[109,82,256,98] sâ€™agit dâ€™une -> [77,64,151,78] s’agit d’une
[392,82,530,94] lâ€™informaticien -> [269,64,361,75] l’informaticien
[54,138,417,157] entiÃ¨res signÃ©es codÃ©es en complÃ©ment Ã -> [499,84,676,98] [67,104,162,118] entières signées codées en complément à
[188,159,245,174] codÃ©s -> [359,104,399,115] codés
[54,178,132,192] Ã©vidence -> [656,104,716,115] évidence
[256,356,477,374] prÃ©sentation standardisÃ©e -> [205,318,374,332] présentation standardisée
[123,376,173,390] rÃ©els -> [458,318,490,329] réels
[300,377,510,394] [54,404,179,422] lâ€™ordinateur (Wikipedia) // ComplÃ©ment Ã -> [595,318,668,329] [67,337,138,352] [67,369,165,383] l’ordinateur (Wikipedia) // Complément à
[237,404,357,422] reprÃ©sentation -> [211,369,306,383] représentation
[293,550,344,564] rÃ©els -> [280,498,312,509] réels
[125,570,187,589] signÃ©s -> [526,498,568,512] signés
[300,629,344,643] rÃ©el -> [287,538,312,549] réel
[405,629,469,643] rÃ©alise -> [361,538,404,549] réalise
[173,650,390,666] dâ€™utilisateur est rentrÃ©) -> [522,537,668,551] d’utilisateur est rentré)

What is expected —
When you reach the line containing "[188,159,245,174] codÃ©s ->" in the data above, start copying exactly, and stop after the line containing "[123,376,173,390] rÃ©els ->".

Task result —
[188,159,245,174] codÃ©s -> [359,104,399,115] codés
[54,178,132,192] Ã©vidence -> [656,104,716,115] évidence
[256,356,477,374] prÃ©sentation standardisÃ©e -> [205,318,374,332] présentation standardisée
[123,376,173,390] rÃ©els -> [458,318,490,329] réels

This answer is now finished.